任务说明 -> 根据刘芳专访,刘芳和丈夫是在哪一年移居加拿大的?

═══ 短文

An Interview with Liu Fang的全文翻译 An interview with. liufang全文翻译

作者&投稿:韶群 (若有异议请与网页底部的电邮联系)
一、中文翻译:
刘芳专访
第一部分

刘芳是一位国际知名的音乐家,以弹奏中国传统乐器见长。她出生于1974年,从6岁起就开始弹奏琵琶。11岁起她就开始举办演奏会,包括英国女王访华期间为女王做的一场演出。刘芳毕业于上海音乐学院,1993年她还在那里学习弹奏古筝。
请您谈谈您在音乐方面的背景及训练情况,好吗?
我母亲是滇剧演员。滇剧是一种中国戏剧,里面有声乐、舞蹈及表演。我小的时候,母亲就带我去看节目。在会说话前,我就接触了音乐! 我5岁那年,妈妈教我弹月琴。1990年,我15岁的时候去了上海音乐学院,在那里,我学习了琵琶和古筝。毕业后,我回到故乡昆明,并在昆明歌舞团做了琵琶独奏演员。1996年,我和丈夫移居加拿大,直到现在。
弹奏琵琶和古筝最大的挑战是什么?
如果你的技术不够纯熟,就不可能弹好中国古典琵琶曲。另外,琵琶弹奏曲目很多———一些作品甚至作于唐代。琵琶流派很多,每个流派都有自己独特的诠释古典作品的方式。最大的挑战是尊重传统并融入自己的风格。对于我的第二种乐器———古筝,情况也是如此。
第二部分
请您谈谈哪些人或事对您在音乐方面产生了影响,好吗?
最主要的影响是民族音乐。我在年幼时就听传统戏剧和民歌。现在每当我演奏一个曲子时,我都会在心中跟着吟唱。当我演奏哀伤的乐曲时,我内心也在哭泣。听众都说能在我的乐曲中听到歌声。 您在演奏中想展示中国古典音乐的什么特征?

══════
═══ 所附条目

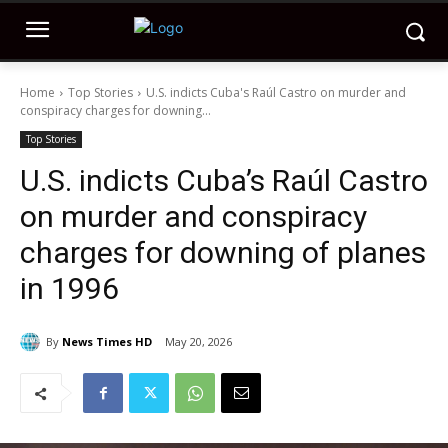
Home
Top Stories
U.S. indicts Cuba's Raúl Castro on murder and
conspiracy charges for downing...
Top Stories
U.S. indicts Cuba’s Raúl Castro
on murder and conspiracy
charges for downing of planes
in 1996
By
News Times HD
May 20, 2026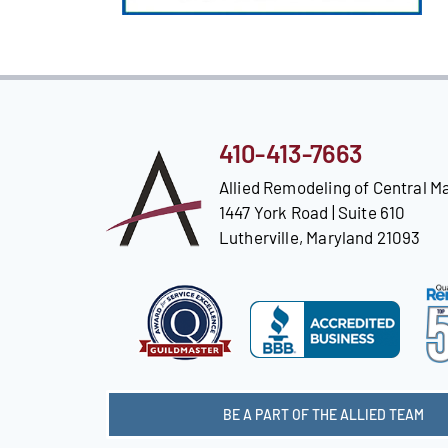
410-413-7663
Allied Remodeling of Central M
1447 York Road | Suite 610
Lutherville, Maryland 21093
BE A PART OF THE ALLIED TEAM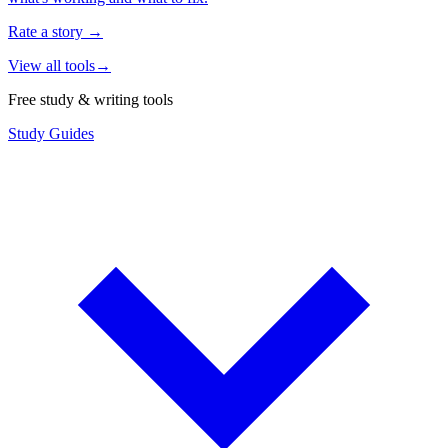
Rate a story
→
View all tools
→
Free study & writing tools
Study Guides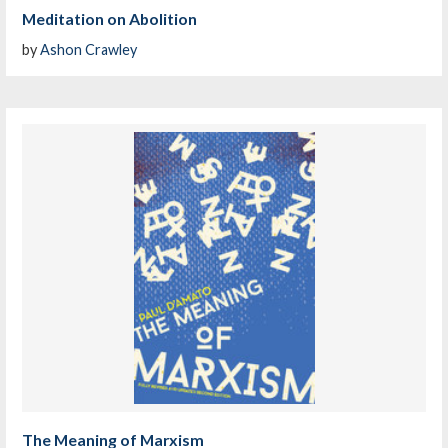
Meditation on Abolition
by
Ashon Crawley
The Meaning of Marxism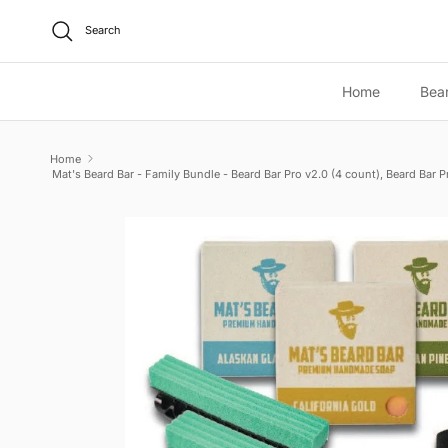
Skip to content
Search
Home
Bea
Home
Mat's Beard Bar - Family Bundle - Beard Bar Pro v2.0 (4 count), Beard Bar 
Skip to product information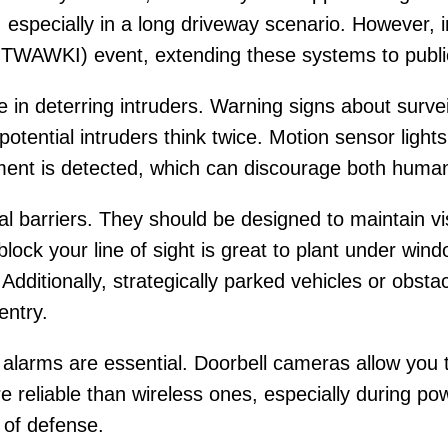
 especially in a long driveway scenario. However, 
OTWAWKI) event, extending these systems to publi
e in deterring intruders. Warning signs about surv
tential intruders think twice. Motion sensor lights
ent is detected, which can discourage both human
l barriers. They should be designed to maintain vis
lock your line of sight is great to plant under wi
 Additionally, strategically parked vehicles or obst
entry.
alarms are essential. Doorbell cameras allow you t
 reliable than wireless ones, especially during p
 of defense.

══════

任务作答 -> 1996年。